Classical vs. Modified Gram-Schmidt.

  • Classical (CGS): \(\bu_k = \bv_k - \sum_{j < k} \text{proj}_{\bu_j}(\bv_k)\). Numerically unstable for ill-conditioned \(\bA\) (\(\text{Error} \propto \kappa(\bA)^2\)).

  • Modified (MGS): Orthogonalize sequentially against partially updated vectors. Better stability (\(\text{Error} \propto \kappa(\bA)\)).

Tip

Numerical Hierarchy: Householder QR is the most stable (\(O(\varepsilon_{\text{mach}})\) loss of orthogonality) and is used by np.linalg.qr. MGS is used when \(\bQ\) columns are needed one by one (e.g., Arnoldi/GMRES).

WarningExercise
  1. Apply hand CGS to columns of \(\bA = \begin{pmatrix} 1 & 1 \\ 1 & 2 \\ 0 & 1 \end{pmatrix}\).

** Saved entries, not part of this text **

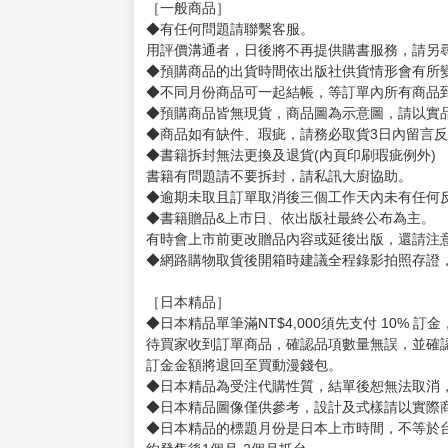
［一般商品］
◆有任何問題請聯繫客服。
用評價溝通者，日後將不再提供購書服務，請另
◆預購商品的出貨時間依出版社供貨情形會有所
◆不同月份商品可一起結帳，等訂單內所有商品
◆預購商品皆無現貨，商品圖為示意圖，請以實
◆商品如有缺件、瑕疵，請務必取貨3日內留言
◆書籍拆封無法更換及退貨(內頁印刷瑕疵例外)
書籍有問題請不要拆封，請私訊大廚協助。
◆逾期未取且訂單取消後三個工作天內未有任何
◆書籍贈品&上市日、依出版社最終公布為主。
有時會上市前更改贈品內容或延後出版，還請注
◆網路購物取貨後開箱時建議全程錄影拍照存證
［日本精品］
◆日本精品單筆滿NT$4,000須先支付 10% 
待買家收到訂單商品，確認品項數量無誤，並確
訂金金額將退回至買動漫錢包。
◆日本精品為受注代購性質，結單後恕無法取消
◆日本精品圖像僅供參考，設計及式樣請以實際
◆日本精品的標題月份是日本上市時間，不等於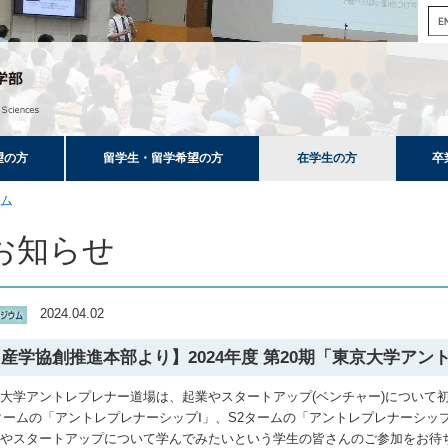
望の方
留学生・留学希望の方
在学生の方
卒
ム
お知らせ
2024.04.02
産学協創推進本部より】2024年度 第20期「東京大学ア
大学アントレプレナー道場は、起業やスタートアップ(ベンチャー)について
タームの「アントレプレナーシップⅠ」、S2タームの「アントレプレナーシッ
業やスタートアップについて学んでみたいという学生の皆さんのご参加をお待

  2. Stability Experiment: Construct a nearly singular Vandermonde matrix. Compare loss of orthogonality (\(\|\bQ^T\bQ - \bI\|_F\)) for CGS, MGS, and Householder.

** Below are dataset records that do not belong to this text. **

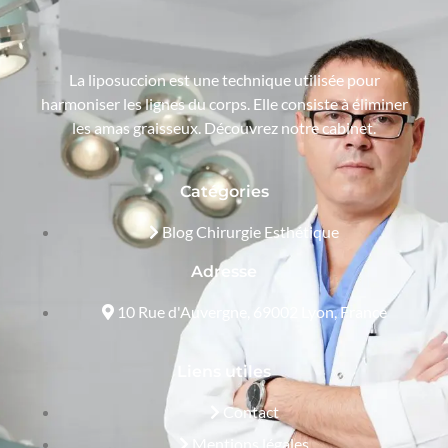
La liposuccion est une technique utilisée pour
harmoniser les lignes du corps. Elle consiste à éliminer
les amas graisseux. Découvrez notre cabinet.
Catégories
Blog Chirurgie Esthétique
Adresse
10 Rue d'Auvergne, 69002 Lyon, France
Liens utiles
Contact
Mentions légales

12.4 Orthogonal Projection

NoteDefinition: Orthogonal Projector

For a subspace \(S\) with orthonormal basis \(\bQ\): \(\bP = \bQ\bQ^T\).

  • Properties: \(\bP^2 = \bP\) (Idempotent), \(\bP^T = \bP\) (Symmetric).

  • Geometric View: \(\bP\bx\) is the closest vector in \(S\) to \(\bx\). Residual \(\br = \bx - \bP\bx\) lies in \(S^\perp = \mathcal{N}(\bQ^T)\).

WarningExercise
  1. Show that for any projector \(\bP\), the residual \(\bx - \bP\bx\) is orthogonal to \(\bP\bx\).

  2. Project \(\bx = (1, 2, 3)^T\) onto the span of \((1, 1, 1)^T\).